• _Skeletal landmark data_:
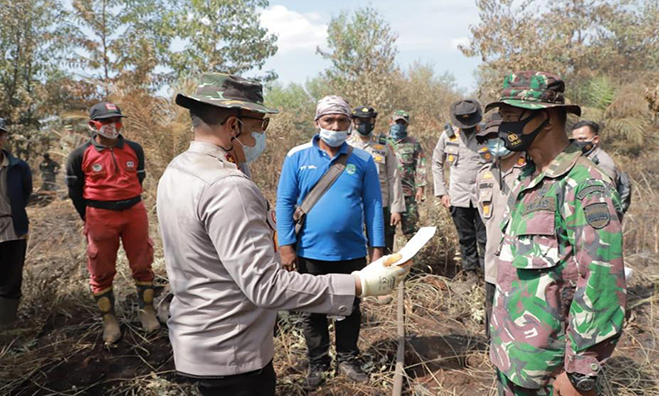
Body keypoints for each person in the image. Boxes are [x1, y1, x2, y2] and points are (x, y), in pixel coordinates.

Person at [157, 74, 409, 396]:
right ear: (234, 125)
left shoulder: (178, 170)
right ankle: (319, 361)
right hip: (233, 349)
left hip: (200, 339)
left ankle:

• _What is needed_: Print the records exactly, every one. Leave out the pictures.

• _Answer to this exercise_:
Body keypoints for each person in the image. Boxes are [x1, y1, x2, y2] and points are (x, y), in pixel coordinates.

Person at [157, 74, 409, 396]:
right ear: (234, 125)
left shoulder: (178, 170)
right ankle: (319, 361)
right hip: (233, 349)
left hip: (200, 339)
left ankle:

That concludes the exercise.